A look back at last week
- OpenAI announced the official return of Sam Altman, less than two weeks after the board’s attempted coup. In a blog post, OpenAI explained the updates and included messages from Altman and Bret Taylor, who became board chair of OpenAI after last month’s shakeup. (Taylor was the former Salesforce co-CEO and former board chair of Twitter until it was sold to Elon Musk.)

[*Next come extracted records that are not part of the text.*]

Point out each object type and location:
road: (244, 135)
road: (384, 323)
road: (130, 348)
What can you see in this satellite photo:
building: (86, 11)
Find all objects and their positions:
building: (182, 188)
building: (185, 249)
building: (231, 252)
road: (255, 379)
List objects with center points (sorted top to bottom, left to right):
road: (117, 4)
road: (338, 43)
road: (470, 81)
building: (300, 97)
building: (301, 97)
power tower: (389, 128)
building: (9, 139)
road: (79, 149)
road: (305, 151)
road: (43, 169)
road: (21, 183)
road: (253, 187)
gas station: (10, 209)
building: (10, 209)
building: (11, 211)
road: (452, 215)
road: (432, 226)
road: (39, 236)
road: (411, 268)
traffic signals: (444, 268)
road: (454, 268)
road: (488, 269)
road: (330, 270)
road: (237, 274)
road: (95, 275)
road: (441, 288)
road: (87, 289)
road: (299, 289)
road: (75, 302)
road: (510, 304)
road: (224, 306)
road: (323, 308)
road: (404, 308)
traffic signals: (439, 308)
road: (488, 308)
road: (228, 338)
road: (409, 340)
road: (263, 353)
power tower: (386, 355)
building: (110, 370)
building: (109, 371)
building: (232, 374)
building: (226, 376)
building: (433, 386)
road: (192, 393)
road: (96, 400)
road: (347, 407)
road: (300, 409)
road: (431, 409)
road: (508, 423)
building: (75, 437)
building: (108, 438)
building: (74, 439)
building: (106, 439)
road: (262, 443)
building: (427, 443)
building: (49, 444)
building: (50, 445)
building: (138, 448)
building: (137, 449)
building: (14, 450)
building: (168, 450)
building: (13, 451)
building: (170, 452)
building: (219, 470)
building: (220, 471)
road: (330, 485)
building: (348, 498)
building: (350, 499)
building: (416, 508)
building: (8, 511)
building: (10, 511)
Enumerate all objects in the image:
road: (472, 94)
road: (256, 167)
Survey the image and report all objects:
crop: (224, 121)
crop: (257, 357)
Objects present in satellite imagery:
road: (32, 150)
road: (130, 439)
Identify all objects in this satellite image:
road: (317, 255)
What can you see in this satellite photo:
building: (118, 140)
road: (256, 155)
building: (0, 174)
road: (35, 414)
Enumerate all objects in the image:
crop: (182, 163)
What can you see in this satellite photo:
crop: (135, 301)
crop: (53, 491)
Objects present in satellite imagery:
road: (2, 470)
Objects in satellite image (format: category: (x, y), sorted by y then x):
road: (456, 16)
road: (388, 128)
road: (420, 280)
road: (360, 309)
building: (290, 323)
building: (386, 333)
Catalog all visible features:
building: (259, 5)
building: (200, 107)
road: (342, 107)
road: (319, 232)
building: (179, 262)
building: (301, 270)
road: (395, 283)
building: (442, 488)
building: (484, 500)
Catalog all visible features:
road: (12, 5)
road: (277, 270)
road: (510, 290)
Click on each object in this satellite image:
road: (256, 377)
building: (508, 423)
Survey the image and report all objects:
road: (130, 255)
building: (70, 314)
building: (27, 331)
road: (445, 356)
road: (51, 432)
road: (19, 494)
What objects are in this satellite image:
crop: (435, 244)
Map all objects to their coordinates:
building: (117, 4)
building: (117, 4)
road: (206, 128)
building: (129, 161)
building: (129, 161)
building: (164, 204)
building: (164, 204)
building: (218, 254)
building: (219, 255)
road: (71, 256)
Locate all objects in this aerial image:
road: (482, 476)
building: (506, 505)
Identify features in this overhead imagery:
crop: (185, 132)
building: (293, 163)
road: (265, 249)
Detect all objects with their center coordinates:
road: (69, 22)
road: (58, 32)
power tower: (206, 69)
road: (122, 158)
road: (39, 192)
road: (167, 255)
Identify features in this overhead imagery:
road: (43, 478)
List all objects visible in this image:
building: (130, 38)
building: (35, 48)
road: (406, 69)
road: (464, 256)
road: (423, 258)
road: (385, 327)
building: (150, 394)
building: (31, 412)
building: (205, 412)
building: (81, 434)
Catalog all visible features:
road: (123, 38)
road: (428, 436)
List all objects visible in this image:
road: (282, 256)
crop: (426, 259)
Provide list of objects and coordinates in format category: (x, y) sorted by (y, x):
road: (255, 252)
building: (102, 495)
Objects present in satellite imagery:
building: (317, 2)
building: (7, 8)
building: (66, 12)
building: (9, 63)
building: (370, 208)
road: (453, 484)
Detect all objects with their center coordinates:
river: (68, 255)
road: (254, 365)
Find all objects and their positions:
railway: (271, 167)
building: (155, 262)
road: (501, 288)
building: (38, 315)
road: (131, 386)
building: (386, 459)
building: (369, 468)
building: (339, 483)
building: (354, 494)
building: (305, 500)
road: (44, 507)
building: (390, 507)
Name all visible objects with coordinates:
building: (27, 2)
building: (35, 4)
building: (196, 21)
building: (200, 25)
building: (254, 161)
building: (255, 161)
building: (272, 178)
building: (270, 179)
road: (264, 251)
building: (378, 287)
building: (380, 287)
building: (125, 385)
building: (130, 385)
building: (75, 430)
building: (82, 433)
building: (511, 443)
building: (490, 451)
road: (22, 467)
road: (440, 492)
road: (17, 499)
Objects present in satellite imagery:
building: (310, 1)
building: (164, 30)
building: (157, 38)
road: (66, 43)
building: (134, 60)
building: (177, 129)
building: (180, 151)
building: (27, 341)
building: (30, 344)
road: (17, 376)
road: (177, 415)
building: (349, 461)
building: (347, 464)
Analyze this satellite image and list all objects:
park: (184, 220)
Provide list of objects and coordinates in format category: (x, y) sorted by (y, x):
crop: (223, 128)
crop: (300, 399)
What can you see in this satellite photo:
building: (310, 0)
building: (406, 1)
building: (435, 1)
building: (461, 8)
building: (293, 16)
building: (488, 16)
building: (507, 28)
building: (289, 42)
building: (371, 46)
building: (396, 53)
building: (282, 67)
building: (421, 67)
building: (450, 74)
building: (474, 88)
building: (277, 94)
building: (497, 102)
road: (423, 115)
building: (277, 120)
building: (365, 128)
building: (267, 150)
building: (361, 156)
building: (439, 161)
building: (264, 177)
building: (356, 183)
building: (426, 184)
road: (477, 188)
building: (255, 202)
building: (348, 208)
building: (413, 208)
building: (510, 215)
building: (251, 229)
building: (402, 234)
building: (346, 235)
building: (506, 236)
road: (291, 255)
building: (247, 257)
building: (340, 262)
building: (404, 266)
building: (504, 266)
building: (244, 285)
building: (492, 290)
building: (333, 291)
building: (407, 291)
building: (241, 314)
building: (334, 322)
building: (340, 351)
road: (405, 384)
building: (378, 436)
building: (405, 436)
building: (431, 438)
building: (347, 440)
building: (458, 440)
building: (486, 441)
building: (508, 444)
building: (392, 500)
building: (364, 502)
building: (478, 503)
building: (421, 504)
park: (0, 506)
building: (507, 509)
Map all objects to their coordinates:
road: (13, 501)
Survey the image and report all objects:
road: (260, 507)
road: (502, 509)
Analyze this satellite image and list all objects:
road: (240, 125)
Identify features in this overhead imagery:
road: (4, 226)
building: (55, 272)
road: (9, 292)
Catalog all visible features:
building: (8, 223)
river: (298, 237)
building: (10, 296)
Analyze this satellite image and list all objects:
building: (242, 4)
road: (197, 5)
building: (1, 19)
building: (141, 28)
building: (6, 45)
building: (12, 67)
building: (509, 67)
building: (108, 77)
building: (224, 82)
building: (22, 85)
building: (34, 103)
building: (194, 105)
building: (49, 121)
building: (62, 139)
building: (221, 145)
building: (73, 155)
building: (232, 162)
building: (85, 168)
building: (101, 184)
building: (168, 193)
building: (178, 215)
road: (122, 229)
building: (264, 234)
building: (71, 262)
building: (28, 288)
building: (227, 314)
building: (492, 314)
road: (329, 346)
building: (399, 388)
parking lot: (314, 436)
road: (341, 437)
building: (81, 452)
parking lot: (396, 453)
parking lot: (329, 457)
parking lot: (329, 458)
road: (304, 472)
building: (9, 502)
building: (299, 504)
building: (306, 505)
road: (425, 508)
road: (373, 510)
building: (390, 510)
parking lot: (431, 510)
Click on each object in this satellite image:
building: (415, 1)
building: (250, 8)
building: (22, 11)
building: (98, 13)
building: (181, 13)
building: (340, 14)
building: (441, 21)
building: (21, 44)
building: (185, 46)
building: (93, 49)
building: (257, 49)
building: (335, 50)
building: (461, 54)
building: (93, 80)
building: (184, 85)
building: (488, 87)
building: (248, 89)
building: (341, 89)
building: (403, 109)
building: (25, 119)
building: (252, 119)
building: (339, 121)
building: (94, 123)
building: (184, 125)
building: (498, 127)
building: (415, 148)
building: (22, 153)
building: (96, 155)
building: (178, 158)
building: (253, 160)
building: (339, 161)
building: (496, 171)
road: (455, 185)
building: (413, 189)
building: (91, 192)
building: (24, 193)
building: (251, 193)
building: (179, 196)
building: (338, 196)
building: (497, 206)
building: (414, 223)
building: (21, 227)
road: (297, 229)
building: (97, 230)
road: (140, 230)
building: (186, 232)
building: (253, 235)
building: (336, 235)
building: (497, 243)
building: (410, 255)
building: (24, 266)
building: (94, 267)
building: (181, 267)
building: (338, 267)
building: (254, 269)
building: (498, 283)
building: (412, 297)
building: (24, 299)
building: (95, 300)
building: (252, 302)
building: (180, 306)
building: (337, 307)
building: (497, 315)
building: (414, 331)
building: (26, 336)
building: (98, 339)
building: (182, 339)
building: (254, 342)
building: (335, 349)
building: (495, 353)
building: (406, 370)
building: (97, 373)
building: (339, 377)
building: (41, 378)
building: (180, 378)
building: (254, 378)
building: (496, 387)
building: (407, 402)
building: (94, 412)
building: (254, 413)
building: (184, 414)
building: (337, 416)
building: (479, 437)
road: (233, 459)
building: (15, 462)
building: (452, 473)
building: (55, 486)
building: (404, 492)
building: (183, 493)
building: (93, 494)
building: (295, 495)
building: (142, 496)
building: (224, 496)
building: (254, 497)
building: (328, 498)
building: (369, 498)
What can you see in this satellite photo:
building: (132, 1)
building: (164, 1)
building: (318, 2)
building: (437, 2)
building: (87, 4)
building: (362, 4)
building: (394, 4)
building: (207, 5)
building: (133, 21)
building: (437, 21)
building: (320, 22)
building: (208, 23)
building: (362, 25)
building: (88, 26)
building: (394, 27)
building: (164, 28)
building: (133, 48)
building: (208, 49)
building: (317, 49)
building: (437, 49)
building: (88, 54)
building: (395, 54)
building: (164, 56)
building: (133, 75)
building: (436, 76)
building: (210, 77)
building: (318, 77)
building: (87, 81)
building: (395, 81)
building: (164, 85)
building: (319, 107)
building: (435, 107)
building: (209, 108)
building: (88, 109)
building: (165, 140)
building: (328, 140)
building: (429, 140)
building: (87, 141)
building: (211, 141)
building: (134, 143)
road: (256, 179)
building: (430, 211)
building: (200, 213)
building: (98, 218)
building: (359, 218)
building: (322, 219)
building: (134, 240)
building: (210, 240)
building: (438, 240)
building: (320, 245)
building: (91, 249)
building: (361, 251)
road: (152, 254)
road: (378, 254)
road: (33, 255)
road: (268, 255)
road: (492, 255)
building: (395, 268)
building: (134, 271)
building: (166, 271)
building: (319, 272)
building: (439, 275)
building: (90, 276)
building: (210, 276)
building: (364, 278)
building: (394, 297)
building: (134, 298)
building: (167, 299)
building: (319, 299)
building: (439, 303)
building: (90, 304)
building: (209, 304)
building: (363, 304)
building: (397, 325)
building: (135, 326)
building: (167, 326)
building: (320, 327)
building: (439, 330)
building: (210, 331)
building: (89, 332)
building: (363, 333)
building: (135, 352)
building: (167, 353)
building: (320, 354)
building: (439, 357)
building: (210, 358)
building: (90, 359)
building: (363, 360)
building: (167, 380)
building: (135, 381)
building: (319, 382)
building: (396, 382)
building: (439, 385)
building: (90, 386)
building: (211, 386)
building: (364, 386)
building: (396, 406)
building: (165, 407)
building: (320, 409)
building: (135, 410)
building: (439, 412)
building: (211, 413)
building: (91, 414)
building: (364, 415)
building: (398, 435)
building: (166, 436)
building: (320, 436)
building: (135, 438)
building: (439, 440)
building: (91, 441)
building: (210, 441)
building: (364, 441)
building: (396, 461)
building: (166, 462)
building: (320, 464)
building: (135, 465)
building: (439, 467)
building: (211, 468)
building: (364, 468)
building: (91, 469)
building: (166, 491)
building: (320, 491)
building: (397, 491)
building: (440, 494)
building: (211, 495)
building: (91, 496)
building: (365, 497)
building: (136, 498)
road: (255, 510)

- The worlds of privacy and AI converged in California as the California Privacy Protection Agency debuted a draft of regulations for AI and other types of “automated decisions technology.” Although rule-making won’t begin until next year, the agency — created as part of the state’s Consumer Privacy Act — will discuss the regulations at its next board meeting this week.
- In other AI privacy news, researchers at Google published a new paper showing evidence of ChatGPT leaking sensitive personal data. The findings also explain issues such as how researchers found explicit content or got ChatGPT to provide verbatim content from books and poems — potentially fueling more concerns about the copyright implications for AI.
- Generative AI might not be the best for the fight against climate change. According to new research from the AI startup Hugging Face and Carnegie Mellon University, generating a single AI image consumed as much energy as charging a smartphone.
Prompted products: New AI announcements
- At its re:Invent conference last week, Amazon unveiled a new AI assistant called Q, which companies can customize with their own data and systems using dozens of built-in connectors.
- Jasper, the generative AI startup for sales and marketing teams, announced a new partner program specifically for marketing agencies.
- Mastercard debuted Shopping Muse, a new AI tool for retailers, that offered to help shoppers search for items based on conversational queries.
- Arc, an alternative web browser, added a new ChatGPT integration that will automatically suggest the chatbot for search queries instead of Google.
- For this year’s Spotify Wrapped, the streaming platform showcased newly added AI features like its AI DJ that curates and narrates users along their journey back through 2023.
- A heartwarming new commercial from Apple highlight the company’s newly introduced AI feature called Personal Voice, which lets people replicate their voice and store it on their phone for future use in case the person ever loses their voice. The ad was directed by filmmaker Taika Waititi and narrated by Tristram Ingham, a physician and disability advocate.